Planning health care reform

As in other Republican-controlled states, Tennessee's top officials are in a needless fret over whether to initiate planning for a state insurance exchange, the entities that states must have in place beginning in January 2014 to help uninsured citizens buy competitively priced, reasonably comprehensive health insurance.

Senate Speaker Ron Ramsey says he fears being seen as supporting "Obamacare" if he moves legislation to establish an exchange. Gov. Bill Haslam says he opposes the requirement for states to establish an exchange to promote transparent insurance competition. But he also fears losing millions in federal grants to help create an exchange, and possibly state control of the exchange, if the state doesn't move forward and defaults to a federally established exchange.

Given the huge number of adult Tennesseans who stand to benefit greatly from the insurance reform, the heartless irony of their partisan remarks, and their misplaced fear of health care reform, is reprehensible, to say the least.

Nearly half of Tennessee's employers do not provide employer-based health insurance. At least one out of every three Tennesseans under the age of 65 (or about 1.7 million of the 5.3 million Tennesseans under age 65), and probably half of Tennessee adults between the ages of 26 and 65, do not have health insurance. They need and deserve the benefits of health care reform in general, and the state exchange in particular.

These are citizens who are not poor enough to qualify for Medicaid/TennCare; who do not have access to, or cannot afford, employer-based health insurance; and who cannot afford to purchase individual health insurance.

In fact, given two other health insurance programs -- one for children below 18 in families above Medicaid-poverty levels, another for adult children up to age 26 -- the number of adults in Tennessee without health insurance may actually be above 50 percent.

Here's why.

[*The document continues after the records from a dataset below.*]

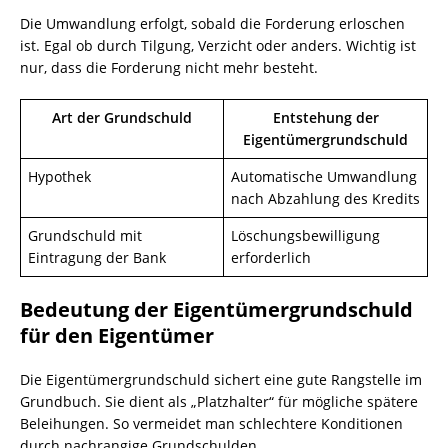
Die Umwandlung erfolgt, sobald die Forderung erloschen
ist. Egal ob durch Tilgung, Verzicht oder anders. Wichtig ist
nur, dass die Forderung nicht mehr besteht.
Art der Grundschuld
Entstehung der
Eigentümergrundschuld
Hypothek
Automatische Umwandlung
nach Abzahlung des Kredits
Grundschuld mit
Löschungsbewilligung
Eintragung der Bank
erforderlich
Bedeutung der Eigentümergrundschuld
für den Eigentümer
Die Eigentümergrundschuld sichert eine gute Rangstelle im
Grundbuch. Sie dient als „Platzhalter“ für mögliche spätere
Beleihungen. So vermeidet man schlechtere Konditionen
durch nachrangige Grundschulden.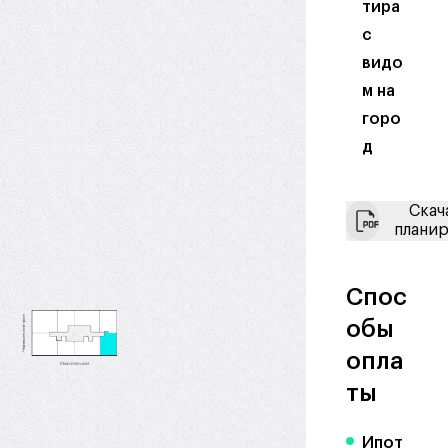
тира
с
видо
м на
горо
д
Скач
плани
Спос
обы
опла
ты
Ипот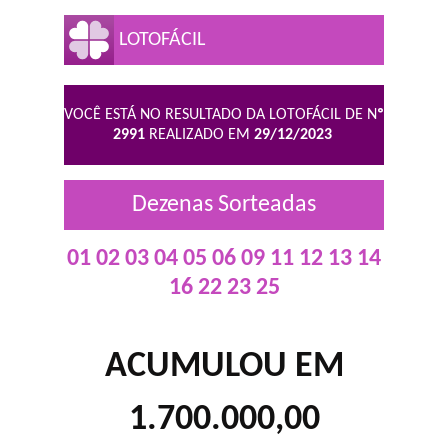
LOTOFÁCIL
VOCÊ ESTÁ NO RESULTADO DA LOTOFÁCIL DE N
º
2991
REALIZADO EM
29/12/2023
Dezenas Sorteadas
01 02 03 04 05 06 09 11 12 13 14
16 22 23 25
ACUMULOU EM
1.700.000,00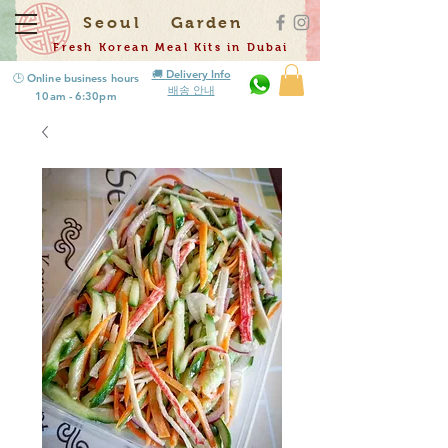
Seoul
Garden
Fresh Korean Meal Kits in Dubai
🚚 Delivery Info
🕒 Online business hours
배송 안내
10am - 6:30pm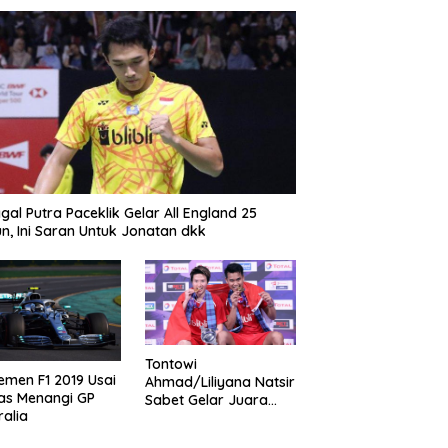
gal Putra Paceklik Gelar All England 25
n, Ini Saran Untuk Jonatan dkk
Tontowi
emen F1 2019 Usai
Ahmad/Liliyana Natsir
as Menangi GP
Sabet Gelar Juara
ralia
Dunia Kedua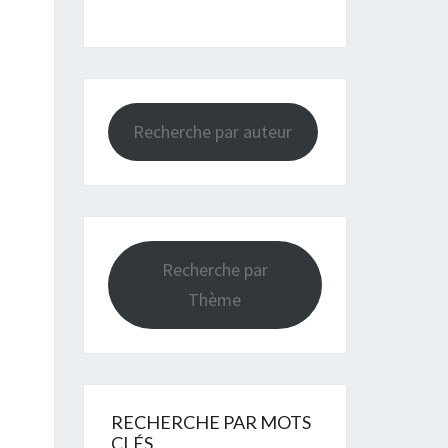
Recherche par auteur
Recherche par
Thème
RECHERCHE PAR MOTS
CLÉS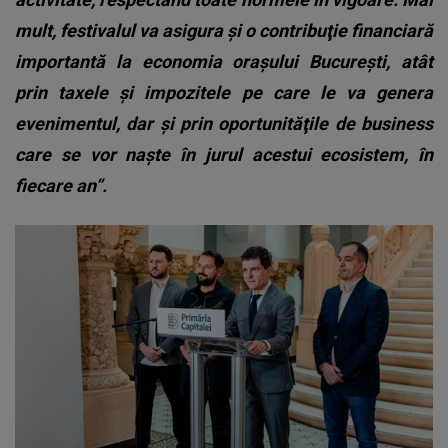
mult, festivalul va asigura şi o contribuţie financiară
importantă la economia oraşului Bucureşti, atât
prin taxele şi impozitele pe care le va genera
evenimentul, dar şi prin oportunităţile de business
care se vor naşte în jurul acestui ecosistem, în
fiecare an”.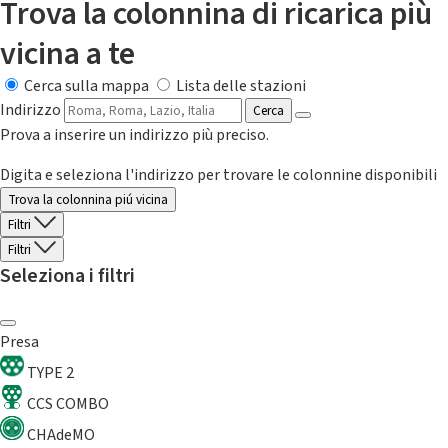
Trova la colonnina di ricarica più
vicina a te
Cerca sulla mappa
Lista delle stazioni
Indirizzo
Cerca
Prova a inserire un indirizzo più preciso.
Digita e seleziona l'indirizzo per trovare le colonnine disponibili
Trova la colonnina piú vicina
Filtri
Filtri
Seleziona i filtri
Presa
TYPE 2
CCS COMBO
CHAdeMO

Tennessee children in uninsured families whose incomes are above Medicaid's poverty eligibility levels generally qualify for insurance coverage under the federally based Children's Health Insurance Program, known as CHIP, which helps families with incomes up to three or four times the official poverty level. That's high enough to cover virtually all of Tennessee's middle-to-upper-middle-income families.

And under a provision of the Affordable Health Act instituted in 2010, uninsured adult children whose parents have health insurance now qualify for coverage under their parents' insurance until they are 26, whether or not they are married, or working, or living away from home.

At least a quarter of Tennessee's 1.5 million children qualify for Medicaid, and most of the rest are covered by employer-based or CHIP coverage. That makes the number of Tennesseans under 65, and excluding children under 18, around 3.8 million. Take away the under-26 year-olds who can now stay on their family coverage for dependents, and the 3.8 million figure declines significantly. If 1.7 million Tennesseans are uninsured, that's probably half the number of people over 26 and under 65.

State officials should be scrambling to pin down the number of uninsured working adults between the ages of 26 and 65, the Medicare entry point. They should be eager to implement the wrongly maligned Affordable Care Act and the exchanges that will make it possible, and imminently affordable, for virtually all of Tennessee's uninsured adults to purchase health care.

Under the Affordable Health Care Act -- which Congress, not Obama, wrote -- the federal government will provide new regulations on health insurers to require more comprehensive insurance plans, and to ensure that 80-to-85 percent of their revenue from health insurance premiums is actually spent on delivery of health care. That will reduce the vast amounts spent on CEO's megamillion salaries, jets and perks and other lavish overhead, and it will help fund better, more comprehensive care.

Insurer plans on the state exchanges will have to provide level rates for all buyers; insurers cannot adjust rates upwards for higher-risk patients. Most individual purchasers and families, moreover, will qualify for substantial federal subsidies designed to make health insurance affordable.

The Affordable Care Act, to be sure, is not as good as it might have been. To address Republican concerns about federal mandates, President Obama recently decided -- wrongly in our view -- to allow states to set minimum comprehensive standards for policies to be offered on state exchanges. He also backed away from offering a public plan -- a Medicare-for-all type plan -- to put pressure on for-profit insurers' for competitive and fairly priced plans.

Even so, the ACA , if the Supreme Court does not unfairly undermine it, would vastly improve health care coverage and affordability. State officials who oppose it offer no alternative, and they are wrongly negligent of the great public need for such reform.